Ofisin açıklamasında, dünyanın tüm ülkelerine, tüm uluslararası kuruluşlara, tüm Arap ve İslam ülkelerine, Gazze Şeridi’nde sivillere, çocuklara ve kadınlara karşı yürüttüğü soykırım savaşını durdurması için İsrail’e baskı yapmaları ve işlediği korkunç suçlardan dolayı İsrail’i kınamaları ve tüm uluslararası mahkemelerde takipçisi olmaları çağrısında bulunuldu.

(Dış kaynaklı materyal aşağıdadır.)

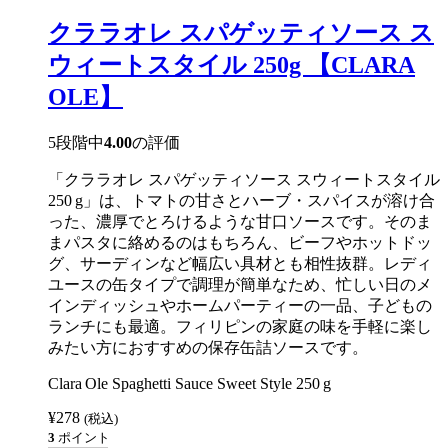
ル
パ
クララオレ スパゲッティソース ス
ー
ポ
ウィートスタイル 250g 【CLARA
ー
ズ
OLE】
ク
リ
ー
5段階中
4.00
の評価
ム
250ml
「クララオレ スパゲッティソース スウィートスタイル
【NESTLE】
個
250 g」は、トマトの甘さとハーブ・スパイスが溶け合
った、濃厚でとろけるような甘口ソースです。そのま
まパスタに絡めるのはもちろん、ビーフやホットドッ
グ、サーディンなど幅広い具材とも相性抜群。レディ
ユースの缶タイプで調理が簡単なため、忙しい日のメ
インディッシュやホームパーティーの一品、子どもの
ランチにも最適。フィリピンの家庭の味を手軽に楽し
みたい方におすすめの保存缶詰ソースです。
Clara Ole Spaghetti Sauce Sweet Style 250 g
¥
278
(税込)
3
ポイント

Arap Birliği ve İslam İşbirliği Teşkilatına, Refah Sınır Kapısının kalıcı olarak ve derhal açılması, her gün 24 saat boyunca kısıtlama olmaksızın açık bir insani koridor haline getirilmesi ve yüzbinlerce ton yardımın mülteciye ulaştırılması için azami çaba göstermeleri çağrısı yapılan açıklamada, Gazze’deki 11 bin yaralının tedavi için yurt dışına gönderilmesi ve Gazze Şeridi’ndeki hayati tesislerin yeniden çalıştırılması için Refah Sınır Kapısından yakıt girdirilmesi talep edildi.
Tüm insani yardım ve uluslararası kuruluşlarına Gazze şehri ve kuzeyindeki çalışmalarına yeniden dönmeleri ve özellikle insani durumun kötüleşmesi ve çatışmaların derinleşmesiyle birlikte bu iki kentteki tüm vatandaşlara yardım, un, gıda dağıtmaları çağrısı yapılan açıklamada, diğer kentlerdeki çalışmaların güçlendirilmesi ve tüm vatandaşlara gıda sağlanması istendi.
Açıklamada, Körfez İşbirliği Konseyi, İslam İşbirliği Teşkilatı, Arap Birliği ve dünyanın tüm ülkelerine Gazze Şeridi’nin yeniden inşasına çözüm bulmak için derhal ve acilen bir araya gelmeleri çağrısında bulunuldu.